Monday, September 19, 2016

Poem - How Can It Be That My Mighty One Has Died?

How Can It Be That My Mighty One Has Died?
Lesson #1 in Lamenting for the Loved.

By King David ben Jesse, of Bethlehem: Instructor

By royal order: everyone must memorize this lament
For use when someone or anyone, (like my dear friend Jonathan),
who was much beloved, dies.
2 Samuel 19-27

Poetic Paraphrase Adapted for Any Grief in Death
 by O. Kris Widmer
September 19, 2016 – For Tauni Pigott and Family

My glorious one is dead.
Take notice! Please?
Stop the world, for just a little while!
Come, and mourn with me!
My world is turned upside down for the time being.

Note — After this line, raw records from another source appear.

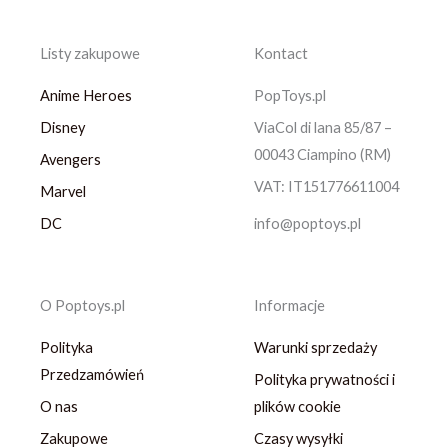
Listy zakupowe
Kontact
Anime Heroes
PopToys.pl
Disney
ViaCol di lana 85/87 –
00043 Ciampino (RM)
Avengers
VAT: IT151776611004
Marvel
DC
info@poptoys.pl
O Poptoys.pl
Informacje
Polityka
Warunki sprzedaży
Przedzamówień
Polityka prywatności i
O nas
plików cookie
Zakupowe
Czasy wysyłki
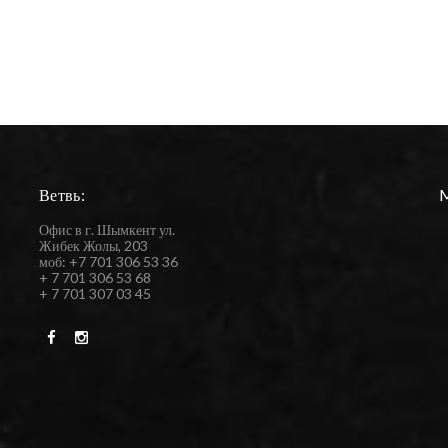
Ветвь:
Офис в г. Шымкент ул.
Жибек Жолы, 203
моб: +7 701 306 53 36
+ 7 701 306 53 68
+ 7 701 307 03 45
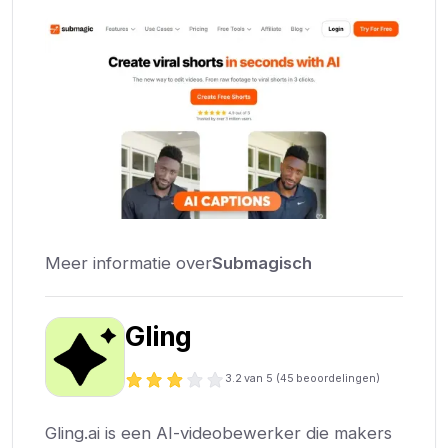
Meer informatie over
Submagisch
Gling
3.2
van 5 (
45
beoordelingen)
Gling.ai is een AI-videobewerker die makers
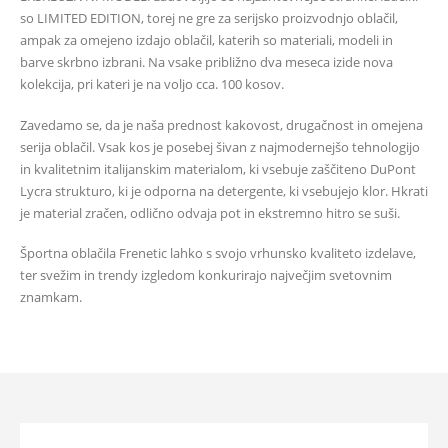
so LIMITED EDITION, torej ne gre za serijsko proizvodnjo oblačil,
ampak za omejeno izdajo oblačil, katerih so materiali, modeli in
barve skrbno izbrani. Na vsake približno dva meseca izide nova
kolekcija, pri kateri je na voljo cca. 100 kosov.
Zavedamo se, da je naša prednost kakovost, drugačnost in omejena
serija oblačil. Vsak kos je posebej šivan z najmodernejšo tehnologijo
in kvalitetnim italijanskim materialom, ki vsebuje zaščiteno DuPont
Lycra strukturo, ki je odporna na detergente, ki vsebujejo klor. Hkrati
je material zračen, odlično odvaja pot in ekstremno hitro se suši.
Športna oblačila Frenetic lahko s svojo vrhunsko kvaliteto izdelave,
ter svežim in trendy izgledom konkurirajo največjim svetovnim
znamkam.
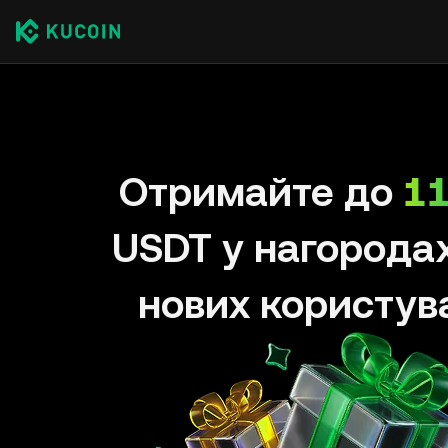
Отримайте до
11
USDT у нагорода
нових користув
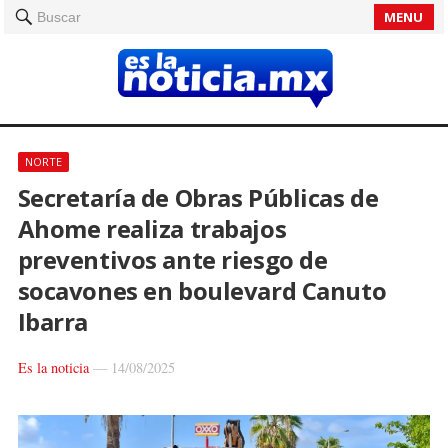
MENU
Buscar
NORTE
Secretaría de Obras Públicas de
Ahome realiza trabajos
preventivos ante riesgo de
socavones en boulevard Canuto
Ibarra
Es la noticia
—
14/08/2025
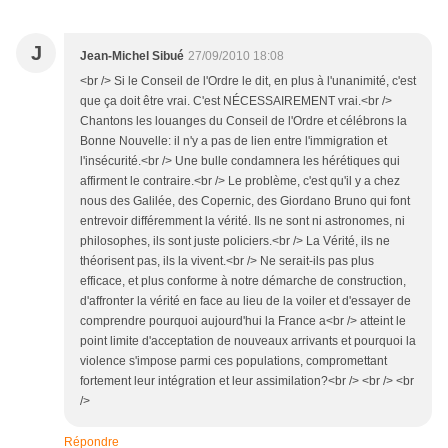
J
Jean-Michel Sibué
27/09/2010 18:08
<br /> Si le Conseil de l'Ordre le dit, en plus à l'unanimité, c'est
que ça doit être vrai. C'est NÉCESSAIREMENT vrai.<br />
Chantons les louanges du Conseil de l'Ordre et célébrons la
Bonne Nouvelle: il n'y a pas de lien entre l'immigration et
l'insécurité.<br /> Une bulle condamnera les hérétiques qui
affirment le contraire.<br /> Le problème, c'est qu'il y a chez
nous des Galilée, des Copernic, des Giordano Bruno qui font
entrevoir différemment la vérité. Ils ne sont ni astronomes, ni
philosophes, ils sont juste policiers.<br /> La Vérité, ils ne
théorisent pas, ils la vivent.<br /> Ne serait-ils pas plus
efficace, et plus conforme à notre démarche de construction,
d'affronter la vérité en face au lieu de la voiler et d'essayer de
comprendre pourquoi aujourd'hui la France a<br /> atteint le
point limite d'acceptation de nouveaux arrivants et pourquoi la
violence s'impose parmi ces populations, compromettant
fortement leur intégration et leur assimilation?<br /> <br /> <br
/>
Répondre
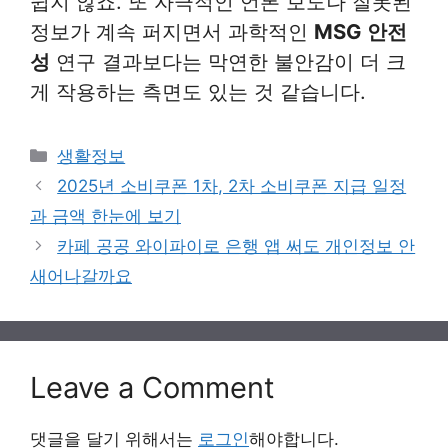
쉽지 않죠. 또 자극적인 언론 보도나 잘못된
정보가 계속 퍼지면서 과학적인
MSG 안전
성
연구 결과보다는 막연한 불안감이 더 크
게 작용하는 측면도 있는 것 같습니다.
Categories
생활정보
2025년 소비쿠폰 1차, 2차 소비쿠폰 지급 일정
과 금액 한눈에 보기
카페 공공 와이파이로 은행 앱 써도 개인정보 안
새어나갈까요
Leave a Comment
댓글을 달기 위해서는
로그인
해야합니다.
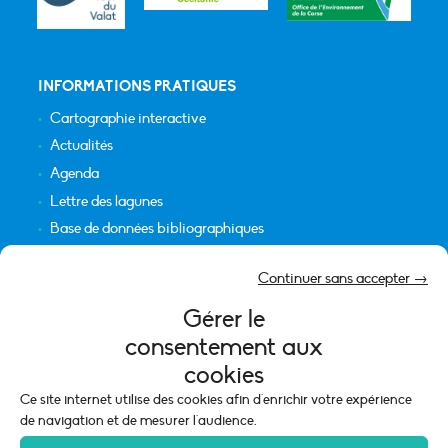
INFORMATIONS PRATIQUES
Cartographie interactive
Actualités
Agenda
Lettre des lagunes
Base de données bibliographiques
INFORMATIONS LÉGALES
Continuer sans accepter →
Plan du site
Gérer le
Crédits
consentement aux
Mentions légales
cookies
Politique de cookies (UE)
Ce site internet utilise des cookies afin d'enrichir votre expérience
de navigation et de mesurer l'audience.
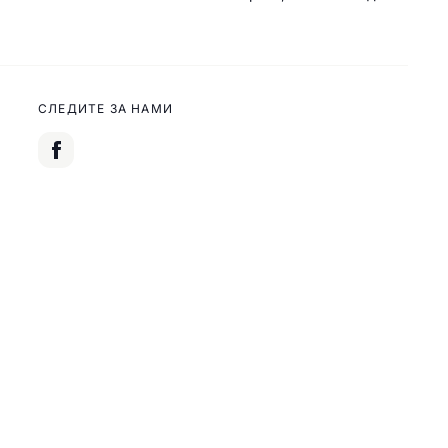
СЛЕДИТЕ ЗА НАМИ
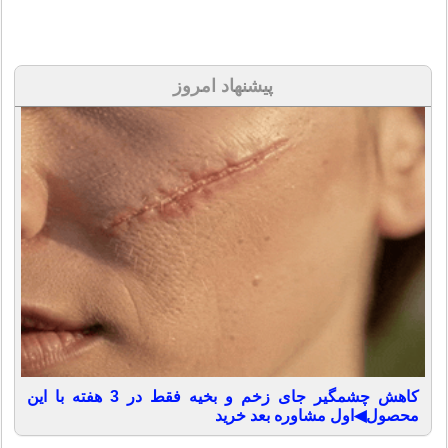
پیشنهاد امروز
کاهش چشمگیر جای زخم و بخیه فقط در 3 هفته با این
محصول◀اول مشاوره بعد خرید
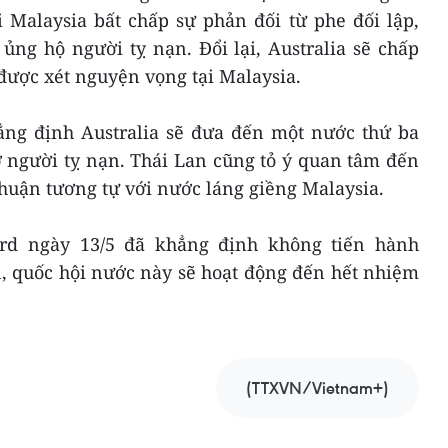
i Malaysia bất chấp sự phản đối từ phe đối lập,
ng hộ người tỵ nạn. Đổi lại, Australia sẽ chấp
được xét nguyện vọng tại Malaysia.
ẳng định Australia sẽ đưa đến một nước thứ ba
ở người tỵ nạn. Thái Lan cũng tỏ ý quan tâm đến
huận tương tự với nước láng giềng Malaysia.
ard ngày 13/5 đã khẳng định không tiến hành
n, quốc hội nước này sẽ hoạt động đến hết nhiệm
(TTXVN/Vietnam+)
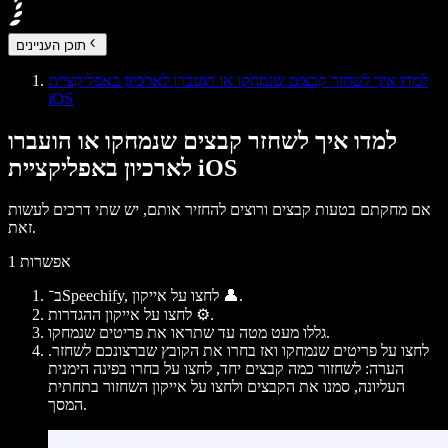
תוכן העניינים
למדו איך לשחזר קבצים שנמחקו או הועברו לארכיון באפליקציית
iOS
למדו איך לשחזר קבצים שנמחקו או הועברו
לארכיון באפליקציית iOS
אם מחקתם בטעות קבצים ורוצים להחזיר אותם, יש שתי דרכים לעשות
זאת.
אפשרות 1
ב־Speechify, לחצו על אייקון 👤.
לחצו על אייקון ההגדרות ⚙️.
.
גללו מעט מטה עד שתראו את
פריטים שנמחקו
לחצו על
פריטים שנמחקו
ואז בחרו את הקובץ שברצונכם לשחזר.
הערה
: לשחזור כמה קבצים יחד, לחצו על
בחרו
בפינה הימנית
העליונה, סמנו את הקבצים ולחצו על אייקון השחזור בתחתית
המסך.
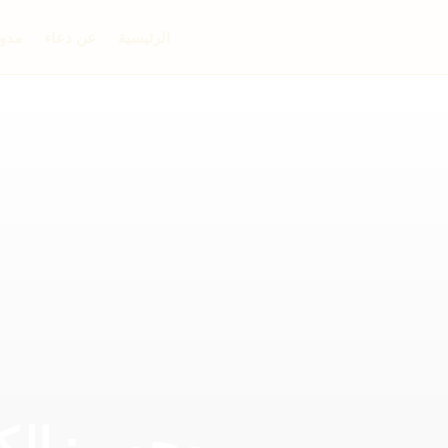
الرئيسية
عن دعاء
مدون
محمي: الك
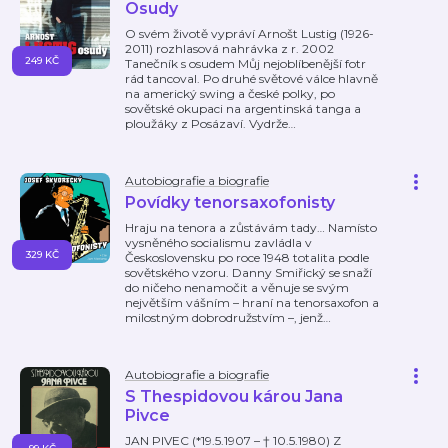
Osudy
O svém životě vypráví Arnošt Lustig (1926-
2011) rozhlasová nahrávka z r. 2002
249 KČ
Tanečník s osudem Můj nejoblíbenější fotr
rád tancoval. Po druhé světové válce hlavně
na americký swing a české polky, po
sovětské okupaci na argentinská tanga a
ploužáky z Posázaví. Vydrže
…
Autobiografie a biografie
Povídky tenorsaxofonisty
Hraju na tenora a zůstávám tady… Namísto
vysněného socialismu zavládla v
329 KČ
Československu po roce 1948 totalita podle
sovětského vzoru. Danny Smiřický se snaží
do ničeho nenamočit a věnuje se svým
největším vášním – hraní na tenorsaxofon a
milostným dobrodružstvím –, jenž
…
Autobiografie a biografie
S Thespidovou károu Jana
Pivce
JAN PIVEC (*19.5.1907 – † 10.5.1980) Z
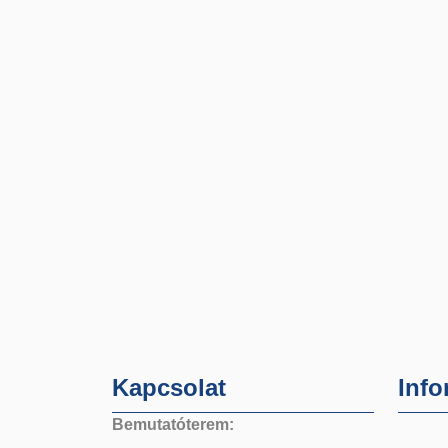
Kapcsolat
Info
Bemutatóterem:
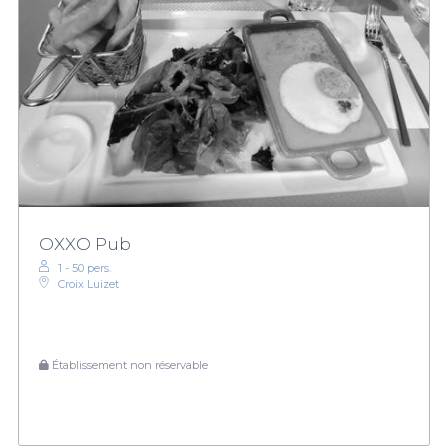
OXXO Pub
1 - 50 pers.
Croix Luizet
Établissement non réservable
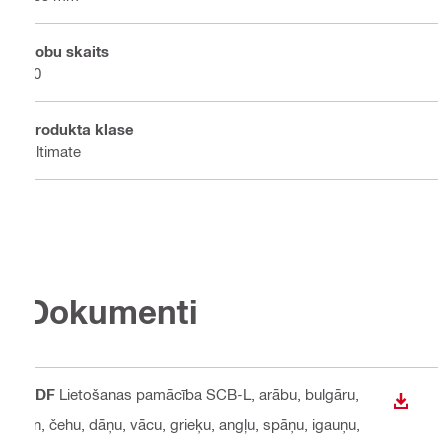
Zobu skaits
60
Produkta klase
Ultimate
Dokumenti
PDF
Lietošanas pamācība SCB-L
, arābu, bulgāru,
LEJUP
cn, čehu, dāņu, vācu, grieķu, angļu, spāņu, igauņu,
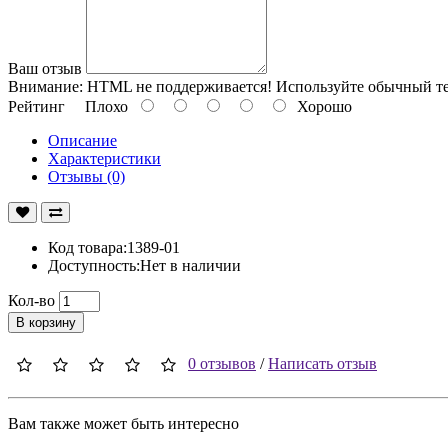
Ваш отзыв
Внимание:
HTML не поддерживается! Используйте обычный те
Рейтинг
Плохо
Хорошо
Описание
Характеристики
Отзывы (0)
Код товара:1389-01
Доступность:Нет в наличии
Кол-во
В корзину
0 отзывов
/
Написать отзыв
Вам также может быть интересно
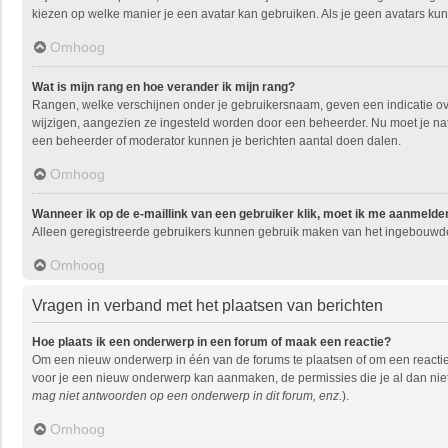
kiezen op welke manier je een avatar kan gebruiken. Als je geen avatars ku
Omhoog
Wat is mijn rang en hoe verander ik mijn rang?
Rangen, welke verschijnen onder je gebruikersnaam, geven een indicatie over
wijzigen, aangezien ze ingesteld worden door een beheerder. Nu moet je natu
een beheerder of moderator kunnen je berichten aantal doen dalen.
Omhoog
Wanneer ik op de e-maillink van een gebruiker klik, moet ik me aanmelde
Alleen geregistreerde gebruikers kunnen gebruik maken van het ingebouwde 
Omhoog
Vragen in verband met het plaatsen van berichten
Hoe plaats ik een onderwerp in een forum of maak een reactie?
Om een nieuw onderwerp in één van de forums te plaatsen of om een reactie
voor je een nieuw onderwerp kan aanmaken, de permissies die je al dan niet
mag niet antwoorden op een onderwerp in dit forum, enz.
).
Omhoog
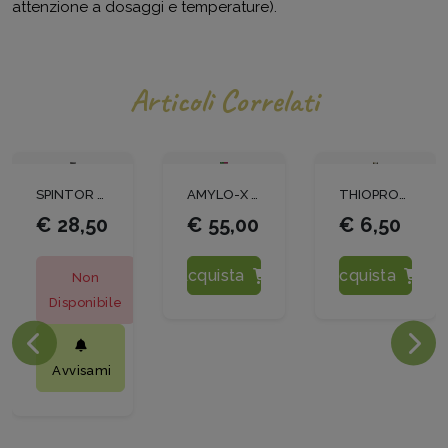
attenzione a dosaggi e temperature).
Articoli Correlati
SPINTOR FLY LT 1
AMYLO-X KG. 1
THIOPRON LT 1
€ 28,50
€ 55,00
€ 6,50
Acquista
Acquista
Non
Disponibile
Avvisami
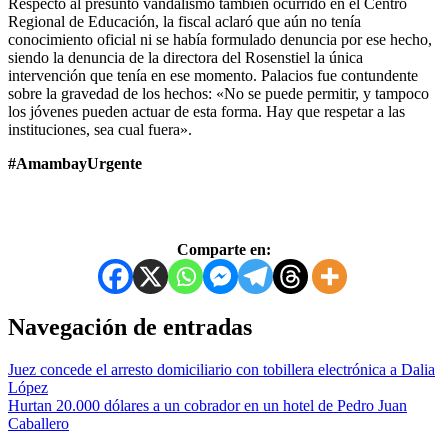
Respecto al presunto vandalismo también ocurrido en el Centro
Regional de Educación, la fiscal aclaró que aún no tenía
conocimiento oficial ni se había formulado denuncia por ese hecho,
siendo la denuncia de la directora del Rosenstiel la única
intervención que tenía en ese momento. Palacios fue contundente
sobre la gravedad de los hechos: «No se puede permitir, y tampoco
los jóvenes pueden actuar de esta forma. Hay que respetar a las
instituciones, sea cual fuera».
#AmambayUrgente
Comparte en:
Navegación de entradas
Juez concede el arresto domiciliario con tobillera electrónica a Dalia
López
Hurtan 20.000 dólares a un cobrador en un hotel de Pedro Juan
Caballero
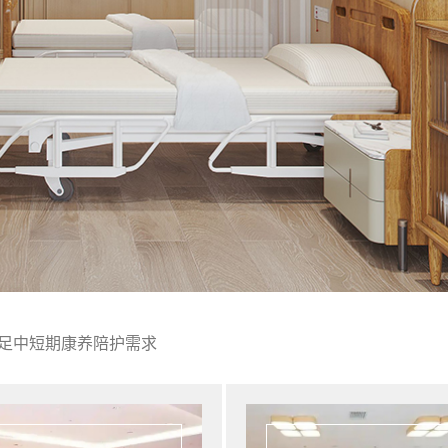
足中短期康养陪护需求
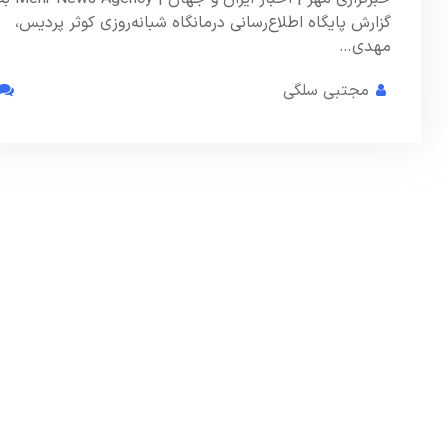
گزارش پایگاه اطلاع‌رسانی درمانگاه شبانه‌روزی کوثر پردیس،
مهدی…
مجتبی سلگی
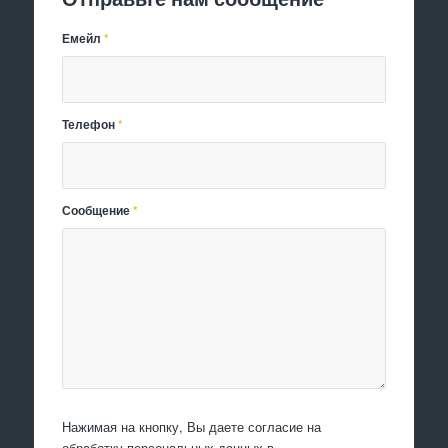
Емейл
*
Телефон
*
Сообщение
*
Нажимая на кнопку, Вы даете согласие на
обработку персональных данных в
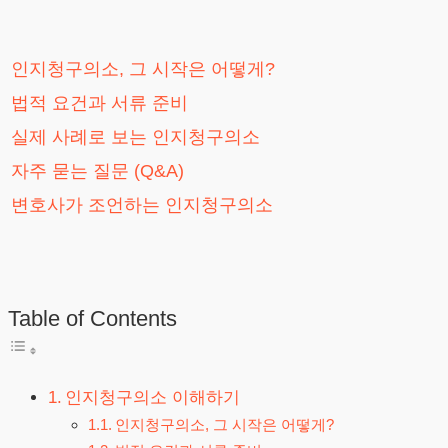
인지청구의소, 그 시작은 어떻게?
법적 요건과 서류 준비
실제 사례로 보는 인지청구의소
자주 묻는 질문 (Q&A)
변호사가 조언하는 인지청구의소
Table of Contents
인지청구의소 이해하기
인지청구의소, 그 시작은 어떻게?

How is it possible that this one…
my mighty one has died!?
Keep it out of social media.
Don’t print it in the papers.
Lest those very few that held grudge against them
Should say “Ha!  Good riddance! 
We’re better off without them!”

I curse what caused their death!
I curse where and why they died!




My beloved one –
My pet, my Grammie, my Papa,
My classmate, my mentor, my teacher,
My auntie, my uncle, my sister, my brother,
My boss, my neighbor, my colleague, my partner,
My parent, my child, my cousin, my grandchild,
My best friend,
My spouse and lover [1]
is gone.

How is it possible that this one…
my mighty one
my precious one
my beloved one
has died!?

They were so greatly loved and admired in life.
Now in death, I can’t let go of my affection for them!
I will never let go of that!
It’s a good thing I don’t have to either!

They were the best!
Oh, how I loved them!
Oh, how they loved me!

Their laugh.
Their smile.
Their twinkling eyes.
Their personality.
Their friendship.
Their talents.
Their skills
They were wonderful!

Life was wonderful…because they were here!
Now they are gone!
How is it possible that this one…
my mighty one has died!?

They are simply not replaceable!
They were unique.
One of a kind.
Special and Spectacular!

So everyone –
         all who loved them;
         and all whom they loved;
         (You know who you are!)
Stop…and weep.
They are gone now!

I saw them breathe their last.
I saw the mortician take away their body.
I saw them in the casket.
I saw an urn with their name on it.
I was at the interment, the inurnment.
I saw their headstone, their plaque.

I grieve for you…my glorious one!

You were very, very, very, very dear to me.
Your love for me was wonderful.
My love for you was wonderful too.

I’m so glad I had you for as long as I did.
But it was much too short.
And now…you are not here.

There will be no more
         trips to the store together.
         cookie baking together
         ballgames together.
         prayers together.
         phone chats together
         kisses together.
         hugs together.
         making love together
        
There will be no more together.
At least for now.

I am here.
You are not.
You are gone.

How is it possible that this one…
my mighty one,
my glorious one,
my wonderful one,
has died!?

What am I going to do now?



[1] I wrote this list a possible order of grief experiences in life.  The first funeral I planned was for a gold fish.  The next I attended was for a grandparent. Etc.